• EXCERPT TO READ:
————————

Swimming Upstream - Backtesting the Hard Way

There are always pitfalls when using bleeding edge technology.  This last week I fell into one.  Portfolio123  made some S/W enhancements while I was in the middle of some highly repetitive data capture tasks.  This caused me some grief.
Stock trader swimming upstream

When I perform analysis on stocks I like to fix as many parameters as possible for the duration of the analysis.  Otherwise I am chasing a moving target.   When I started this exercise I chose a time period of March 1st, 2002 to October 29th, 2008.  The March 1st date was set because it was beyond the initial time period where the Portfolio123 historical database was incomplete.  Other than that it was pretty much arbitrary.  Unfortunately March 1st was not the first day of the week. My intent was to test different start dates once I had done a thorough investigation of the March 1st start date to see what the effect would be by staggering the start date.

But now Portfolio123 has thrown a wrench into my development approach.  One of the modifications that Portfolio123 did was to fix the backtester to the start of week for weekly rebalance (and other rebalance periods except for daily).  Now I can't compare future results against data I had previously gathered because I can no longer run with the same processing algorithm.  The results will be different.

————————

• TASKS TO COMPLETE:
1/ In the backtesting excerpt, what time period was chosen at the start of the exercise?
2/ Reproduce the part of the backtesting excerpt starting with "There are always" and going on through "me some grief.".

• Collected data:
————————

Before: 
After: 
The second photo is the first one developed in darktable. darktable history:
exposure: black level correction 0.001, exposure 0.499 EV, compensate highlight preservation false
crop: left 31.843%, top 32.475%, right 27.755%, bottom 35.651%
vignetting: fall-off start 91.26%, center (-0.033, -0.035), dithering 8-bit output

————————

• SOLUTIONS PER TASK:
1/ March 1st, 2002 to October 29th, 2008.

2/
There are always pitfalls when using bleeding edge technology.  This last week I fell into one.  Portfolio123  made some S/W enhancements while I was in the middle of some highly repetitive data capture tasks.  This caused me some grief.